### Required work
Find each line in the records below that contains the word "between" and copy those lines. Case matters.

(Chart interpretation exercises)
************

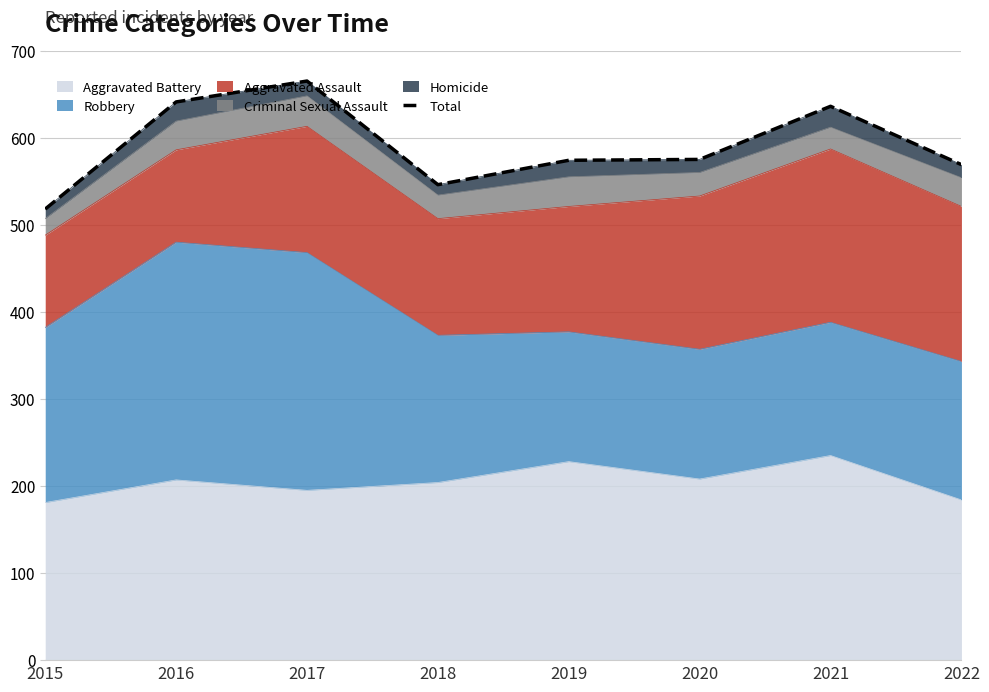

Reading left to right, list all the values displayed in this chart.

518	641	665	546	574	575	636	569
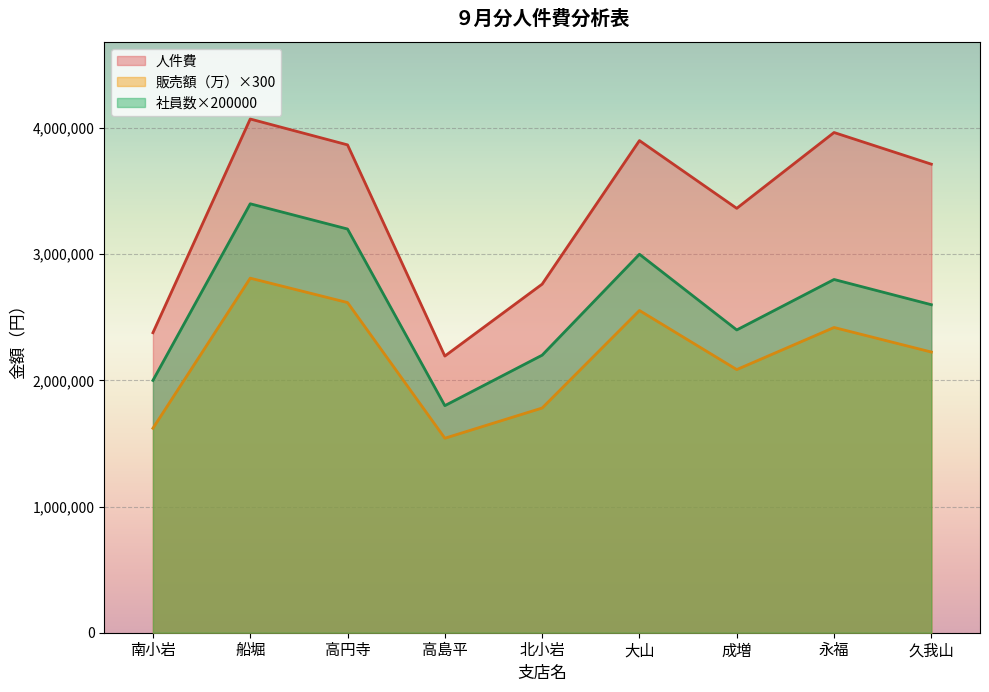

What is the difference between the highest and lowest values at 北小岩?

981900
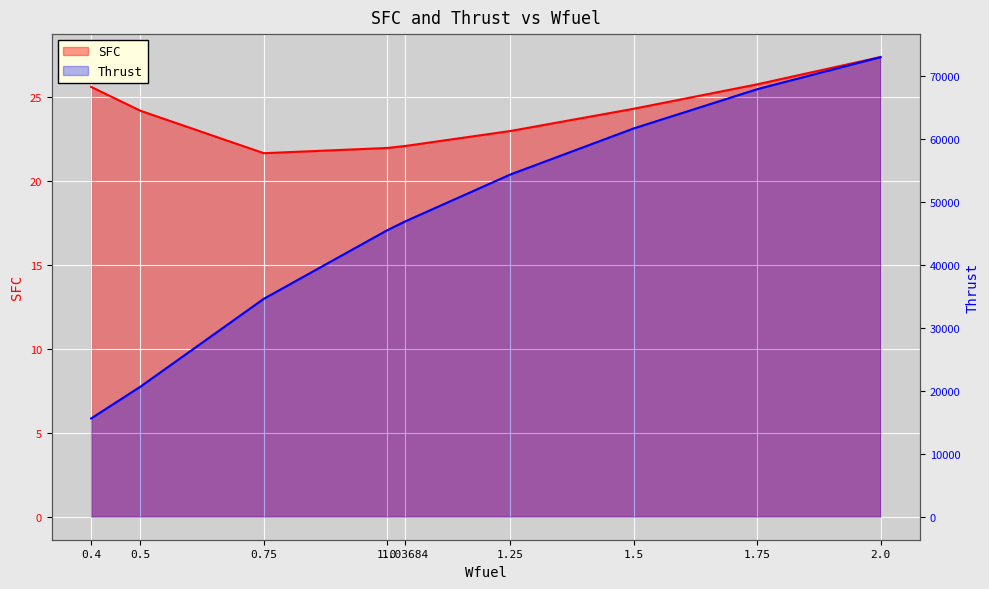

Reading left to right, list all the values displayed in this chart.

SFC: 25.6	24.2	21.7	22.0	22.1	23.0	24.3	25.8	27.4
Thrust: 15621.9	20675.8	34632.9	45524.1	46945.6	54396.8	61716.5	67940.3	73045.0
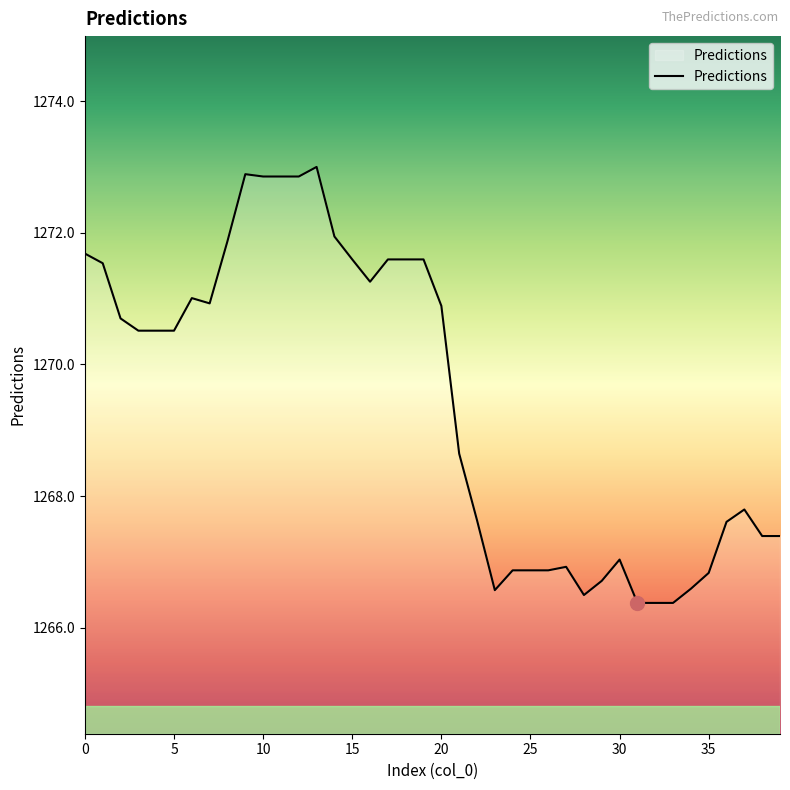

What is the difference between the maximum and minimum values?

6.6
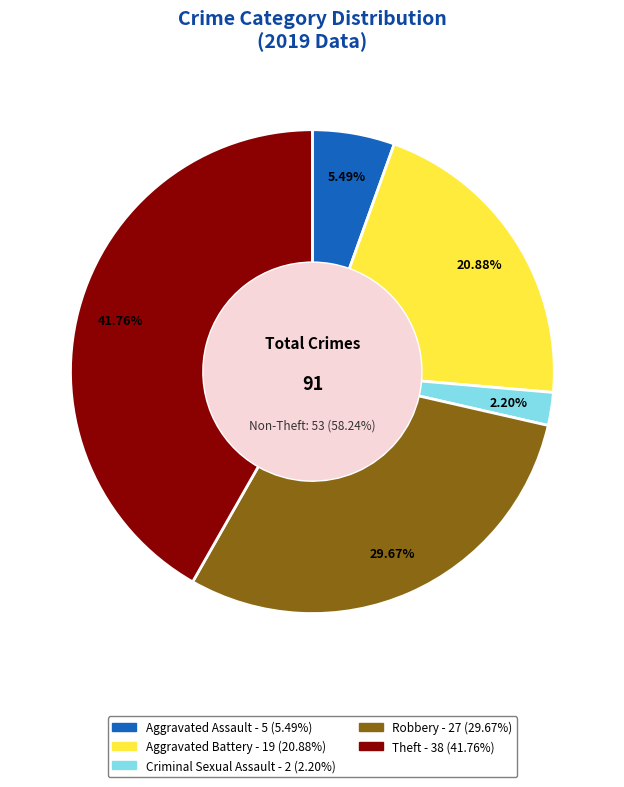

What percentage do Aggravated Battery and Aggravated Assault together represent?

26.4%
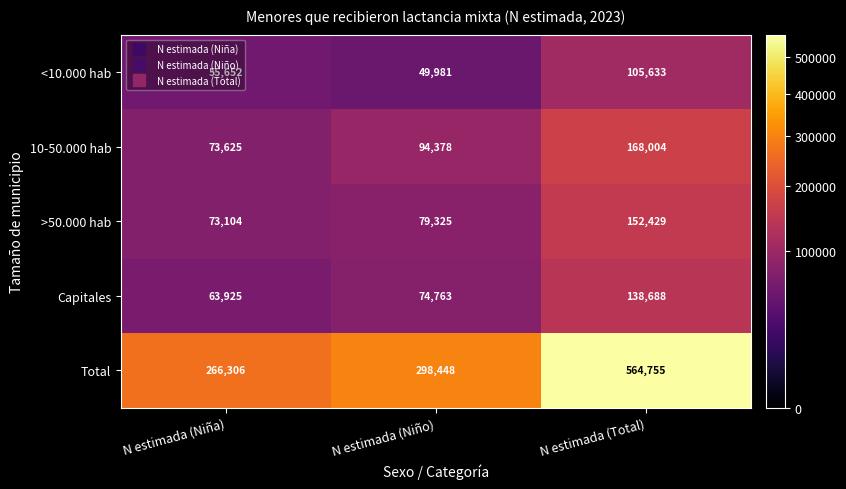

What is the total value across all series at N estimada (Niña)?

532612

************

### Solution
What is the difference between the highest and lowest values at 北小岩?
What is the difference between the maximum and minimum values?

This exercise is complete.